12. The media device of claim 11, further comprising

a display for presenting a visual notification identifying whether audio sourced by the media device is rendered by the media system

13. The media device of claim 11, further comprising

an internal speaker for playing the audio if the pattern matching unit determines that the media system is not rendering the audio transmitted by the media device.

14. The media device of claim 11, wherein the processor determines if the media system is actively receiving data from the communications module, and if so, identifies a communication protocol associated with the receiving data, and if not, presents an indication that communication with the media system is inactive.

15. The media device of claim 11, wherein the media device is one among a cell phone, a personal digital assistant, a portable music player, and a navigation kit, and the media system is one among a vehicle entertainment system, a vehicle sound system, a vehicle media system, or any entertainment system for home or public use.

16. A method within a media device for evaluating an audio configuration of a media system communicatively coupled to the media device, the method comprising the steps of:

receiving audio from an application;

transmitting the audio to the media system;

capturing external audio produced from the media system;

performing pattern matching on the audio signal and the captured audio signal; and

determining if the external audio rendered by the media system corresponds to the audio sourced by the media device based on the pattern matching.

17. The method of claim 16, further comprising

presenting a visual notification identifying whether the media system is rendering the audio sourced by the media device

18. The method of claim 16, further comprising

audibly playing the audio if the media system is not rendering the audio transmitted by the media device.
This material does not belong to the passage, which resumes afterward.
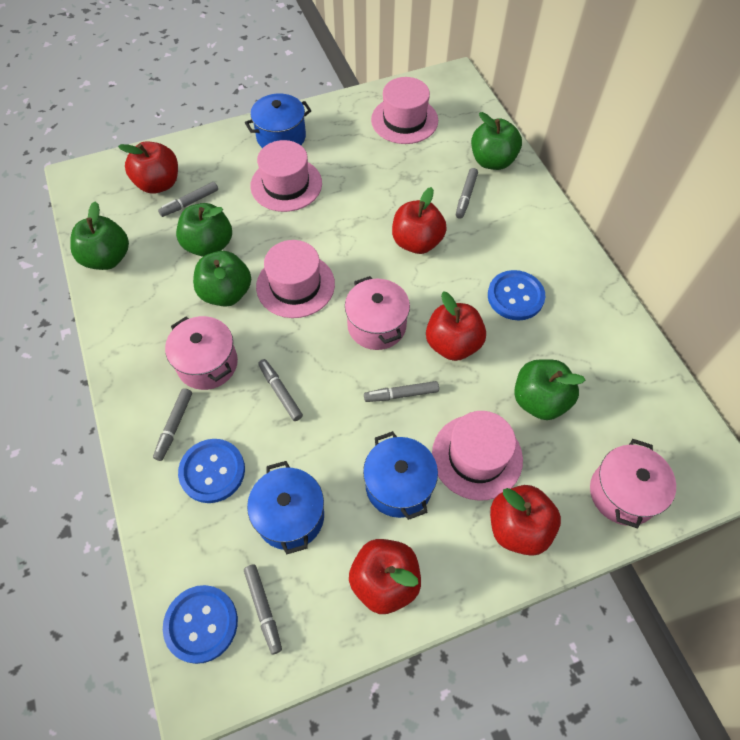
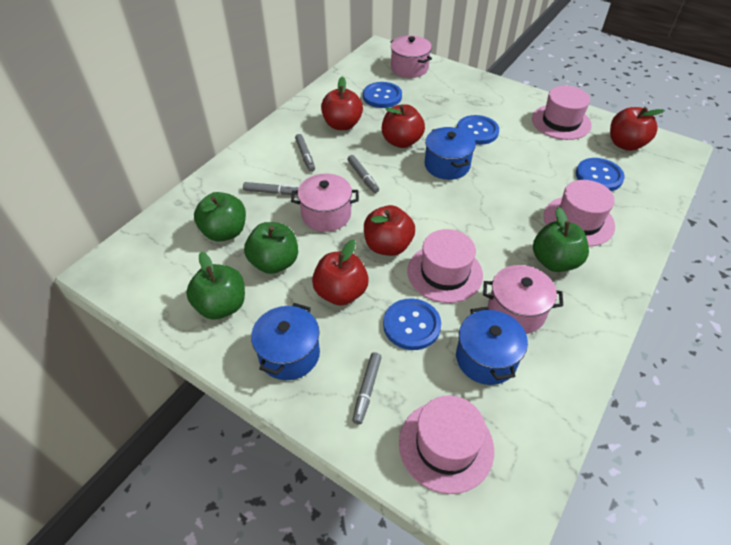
blue button: [163,585,238,664] [178,439,245,503] [488,270,545,320] = 3 -> [363,82,402,108] [383,298,441,350] [457,115,499,145] [576,158,625,191] = 4
green apple: [70,201,129,270] [176,203,232,257] [193,251,251,307] [471,112,522,170] [514,359,585,420] = 5 -> [186,252,245,320] [194,192,246,242] [244,222,298,274] [533,207,589,272] = 4
grey marker: [153,388,192,461] [158,182,218,217] [244,564,282,654] [258,359,303,421] [364,381,439,402] [456,168,478,219] = 6 -> [243,182,299,195] [295,134,315,172] [348,155,379,193] [352,352,382,425] = 4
19. The method of claim 17, further comprising

presenting instructions for configuring a communication link between the mobile device and the media system;

applying user configuration settings received responsive to the step of presenting instructions by using a communication channel to configure the media system to settings for rendering the audio; and

checking the audio configuration with the applied user configuration settings.

20. The method of claim 16, further comprising:

sending sub-audible test tones to the media system during power up;

capturing external sub-audible tones produced by the media system responsive to receiving the sub-audible tones; and

presenting a visual notification in response to determining if the external audio rendered by the media system corresponds to the sub-audible test tones based on the pattern matching.